Bien que la radiographie du rachis dorso-lombaire soit un examen courant et généralement bien toléré, il existe quelques contre-indications et précautions à prendre en compte avant de réaliser cet acte d’imagerie médicale. Comprendre ces situations permet d’assurer à la fois la sécurité du patient et l’utilité du cliché obtenu.
La principale contre-indication concerne la grossesse, en particulier lors du premier trimestre. En effet, les rayons X utilisés lors de la radiographie peuvent présenter un risque pour le développement du fœtus, avec un potentiel effet tératogène à un stade clé de la formation des organes. Si une femme enceinte doit absolument bénéficier d’un examen du rachis, le médecin évaluera le rapport bénéfice/risque et privilégiera le cas échéant d’autres techniques d’imagerie non irradiantes, comme l’IRM ou l’échographie, selon les indications cliniques.
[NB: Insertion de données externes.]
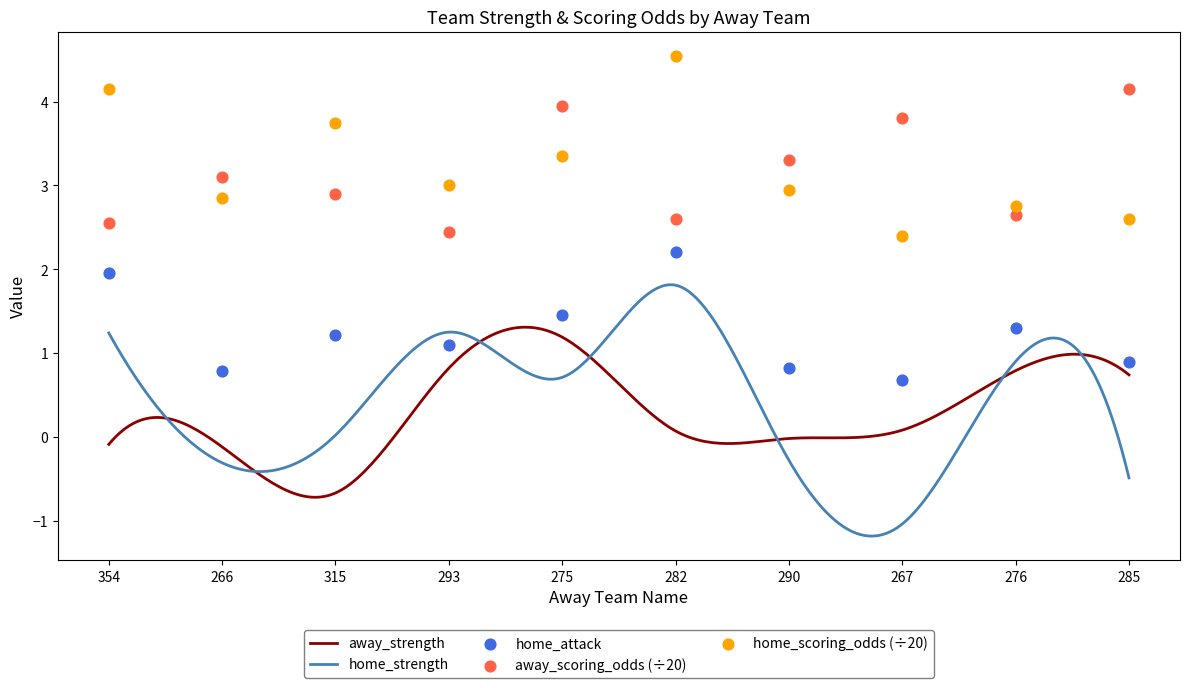

At how many categories does at least one series exceed 4?

3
Par ailleurs, certaines situations nécessitent des précautions particulières. Par exemple, chez les patients incapables de se tenir immobiles (enfants en bas âge, personnes atteintes de troubles neurologiques ou de douleurs intenses), la qualité des images peut être altérée. Dans de rares cas, une contention douce ou la présence d’un accompagnant peut être nécessaire pour garantir la réussite de l’examen sans mettre le patient en difficulté.
Enfin, la radiographie n’est pas contre-indiquée pour les personnes porteuses de prothèses métalliques, de stimulateurs cardiaques ou d’implants, contrairement à d’autres examens comme l’IRM. Cependant, il est toujours intéressant de signaler la présence de tout implant à l’équipe médicale, afin d’optimiser la réalisation de l’exploration.
En somme, avant toute radiographie du rachis dorso-lombaire, il est essentiel d’échanger avec votre médecin ou l’équipe de radiologie pour signaler toute grossesse, suspicion de grossesse, problème à rester immobile ou pathologie associée, afin d’adapter la prise en charge.